Occupation times of branching systems with initial inhomogeneous Poisson states and related superprocesses

TL;DR

This paper investigates the occupation time fluctuations of branching particle systems with inhomogeneous initial states, deriving new limit processes that interpolate between known cases and analyzing related superprocesses.

Contribution

It introduces occupation time fluctuation limits for systems with initial measures between Lebesgue and finite measures, extending previous results to intermediate cases.

Findings

Derived occupation time limits for measures with 0<γ≤d

Identified different limit processes depending on parameters

Extended results to related superprocesses

Abstract

The $(d,\alpha,\beta,\gamma)$-branching particle system consists of particles moving in $R^d$ according to a symmetric $\alpha$-stable L\'evy process $(0<\alpha\leq 2)$, splitting with a critical $(1+\beta)$-branching law $(0<\beta\leq 1)$, and starting from an inhomogeneous Poisson random measure with intensity measure $\mu_\gamma(dx)=dx/(1+|x|^\gamma), \gamma\geq 0$. By means of time rescaling $T$ and Poisson intensity measure $H_T\mu_\gamma$, occupation time fluctuation limits for the system as $T\to\infty$ have been obtained in two special cases: Lebesgue measure ($\gamma=0$, the homogeneous case), and finite measures $(\gamma>d)$. In some cases $H_T\equiv 1$ and in others $H_T\to\infty$ as $T\to\infty$ (high density systems).
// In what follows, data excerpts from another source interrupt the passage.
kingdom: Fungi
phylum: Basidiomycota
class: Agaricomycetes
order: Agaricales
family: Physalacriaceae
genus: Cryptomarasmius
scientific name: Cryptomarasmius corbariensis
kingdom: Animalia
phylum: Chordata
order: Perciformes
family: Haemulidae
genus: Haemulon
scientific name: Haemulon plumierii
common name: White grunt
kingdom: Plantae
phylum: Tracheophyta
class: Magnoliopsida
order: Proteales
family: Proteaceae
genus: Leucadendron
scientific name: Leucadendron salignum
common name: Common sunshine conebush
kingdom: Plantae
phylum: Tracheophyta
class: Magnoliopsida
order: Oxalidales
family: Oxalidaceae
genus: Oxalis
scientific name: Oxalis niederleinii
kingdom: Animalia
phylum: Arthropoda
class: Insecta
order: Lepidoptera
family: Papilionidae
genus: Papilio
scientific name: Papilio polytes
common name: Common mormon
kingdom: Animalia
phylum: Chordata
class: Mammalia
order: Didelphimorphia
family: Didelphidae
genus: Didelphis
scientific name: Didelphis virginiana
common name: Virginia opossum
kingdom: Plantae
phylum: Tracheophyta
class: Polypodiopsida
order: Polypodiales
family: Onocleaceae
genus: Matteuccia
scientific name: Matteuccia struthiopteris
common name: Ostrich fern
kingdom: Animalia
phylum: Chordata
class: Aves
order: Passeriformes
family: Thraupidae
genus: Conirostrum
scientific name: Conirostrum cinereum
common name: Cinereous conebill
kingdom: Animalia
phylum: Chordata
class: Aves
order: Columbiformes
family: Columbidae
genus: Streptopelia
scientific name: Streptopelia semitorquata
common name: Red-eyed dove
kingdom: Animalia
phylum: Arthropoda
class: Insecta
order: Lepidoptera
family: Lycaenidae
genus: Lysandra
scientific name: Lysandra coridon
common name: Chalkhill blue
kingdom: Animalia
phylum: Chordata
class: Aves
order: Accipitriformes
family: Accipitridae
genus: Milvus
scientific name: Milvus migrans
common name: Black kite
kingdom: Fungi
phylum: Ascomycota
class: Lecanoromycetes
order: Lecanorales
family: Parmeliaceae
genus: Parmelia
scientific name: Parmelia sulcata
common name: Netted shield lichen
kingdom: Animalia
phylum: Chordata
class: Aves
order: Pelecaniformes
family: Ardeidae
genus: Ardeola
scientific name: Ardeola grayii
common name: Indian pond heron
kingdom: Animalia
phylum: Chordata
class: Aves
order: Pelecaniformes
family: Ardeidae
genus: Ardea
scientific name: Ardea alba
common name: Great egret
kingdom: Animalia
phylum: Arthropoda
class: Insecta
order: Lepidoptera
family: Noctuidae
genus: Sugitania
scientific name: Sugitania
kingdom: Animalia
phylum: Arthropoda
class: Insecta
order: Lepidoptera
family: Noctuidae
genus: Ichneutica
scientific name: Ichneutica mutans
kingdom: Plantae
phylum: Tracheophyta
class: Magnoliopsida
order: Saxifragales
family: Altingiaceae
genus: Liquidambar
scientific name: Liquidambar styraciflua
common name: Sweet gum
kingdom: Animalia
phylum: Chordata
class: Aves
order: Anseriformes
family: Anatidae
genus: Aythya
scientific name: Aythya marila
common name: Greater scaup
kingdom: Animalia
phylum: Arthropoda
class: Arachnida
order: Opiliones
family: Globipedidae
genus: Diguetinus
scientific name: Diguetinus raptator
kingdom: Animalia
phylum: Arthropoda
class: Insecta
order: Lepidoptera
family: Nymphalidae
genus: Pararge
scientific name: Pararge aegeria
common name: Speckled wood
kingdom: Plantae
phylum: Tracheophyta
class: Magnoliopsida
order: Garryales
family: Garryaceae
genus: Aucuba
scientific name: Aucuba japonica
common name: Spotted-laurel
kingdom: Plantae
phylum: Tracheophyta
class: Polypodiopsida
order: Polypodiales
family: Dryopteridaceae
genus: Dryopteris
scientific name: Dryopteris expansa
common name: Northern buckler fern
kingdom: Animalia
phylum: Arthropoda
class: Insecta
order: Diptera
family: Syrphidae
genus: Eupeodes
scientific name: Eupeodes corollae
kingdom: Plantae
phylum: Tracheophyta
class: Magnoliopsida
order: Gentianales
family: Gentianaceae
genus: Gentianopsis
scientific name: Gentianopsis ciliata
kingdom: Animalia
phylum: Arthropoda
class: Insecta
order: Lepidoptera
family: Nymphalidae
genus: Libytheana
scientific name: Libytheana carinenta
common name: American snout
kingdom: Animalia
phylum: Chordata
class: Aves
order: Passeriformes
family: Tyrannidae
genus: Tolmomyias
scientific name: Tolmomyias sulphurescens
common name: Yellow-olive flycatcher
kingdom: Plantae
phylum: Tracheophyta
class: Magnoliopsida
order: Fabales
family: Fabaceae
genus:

The limit processes are quite different for Lebesgue and for finite measures. Therefore the question arises of what kinds of limits can be obtained for Poisson intensity measures that are intermediate between Lebesgue measure and finite measures. In this paper the measures $\mu_\gamma, \gamma\in (0,d]$, are used for investigating this question. Occupation time fluctuation limits are obtained which interpolate in some way between the two previous extreme cases. The limit processes depend on different arrangements of the parameters $d,\alpha,\beta,\gamma$. Related results for the corresponding $(d,\alpha,\beta,\gamma)$-superprocess are also given.